Rewrite every line of text in the entries below as a single numbered list, skipping blank lines and leaving out the pictures.

+--

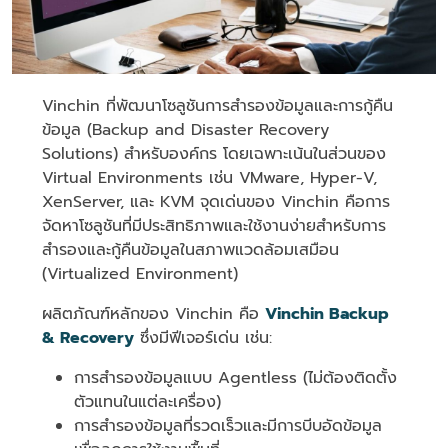
Vinchin ที่พัฒนาโซลูชันการสำรองข้อมูลและการกู้คืน
ข้อมูล (Backup and Disaster Recovery
Solutions) สำหรับองค์กร โดยเฉพาะเน้นในส่วนของ
Virtual Environments เช่น VMware, Hyper-V,
XenServer, และ KVM จุดเด่นของ Vinchin คือการ
จัดหาโซลูชันที่มีประสิทธิภาพและใช้งานง่ายสำหรับการ
สำรองและกู้คืนข้อมูลในสภาพแวดล้อมเสมือน
(Virtualized Environment)
ผลิตภัณฑ์หลักของ Vinchin คือ
Vinchin Backup
& Recovery
ซึ่งมีฟีเจอร์เด่น เช่น:
การสำรองข้อมูลแบบ Agentless (ไม่ต้องติดตั้ง
ตัวแทนในแต่ละเครื่อง)
การสำรองข้อมูลที่รวดเร็วและมีการบีบอัดข้อมูล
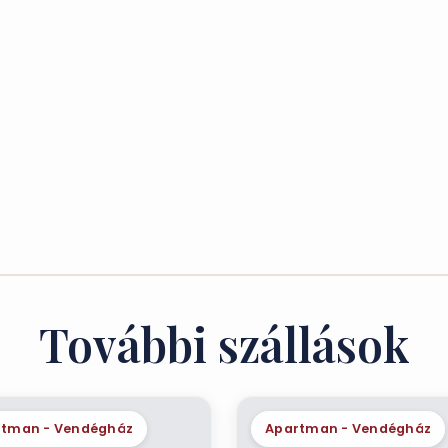
További szállások
rtman - Vendégház
Apartman - Vendégház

+--

» **THE ANSWER**
1. Vinchin ที่พัฒนาโซลูชันการสำรองข้อมูลและการกู้คืน
2. ข้อมูล (Backup and Disaster Recovery
3. Solutions) สำหรับองค์กร โดยเฉพาะเน้นในส่วนของ
4. Virtual Environments เช่น VMware, Hyper-V,
5. XenServer, และ KVM จุดเด่นของ Vinchin คือการ
6. จัดหาโซลูชันที่มีประสิทธิภาพและใช้งานง่ายสำหรับการ
7. สำรองและกู้คืนข้อมูลในสภาพแวดล้อมเสมือน
8. (Virtualized Environment)
9. ผลิตภัณฑ์หลักของ Vinchin คือ
10. Vinchin Backup
11. & Recovery
12. ซึ่งมีฟีเจอร์เด่น เช่น:
13. การสำรองข้อมูลแบบ Agentless (ไม่ต้องติดตั้ง
14. ตัวแทนในแต่ละเครื่อง)
15. การสำรองข้อมูลที่รวดเร็วและมีการบีบอัดข้อมูล
16. További szállások
17. rtman - Vendégház
18. Apartman - Vendégház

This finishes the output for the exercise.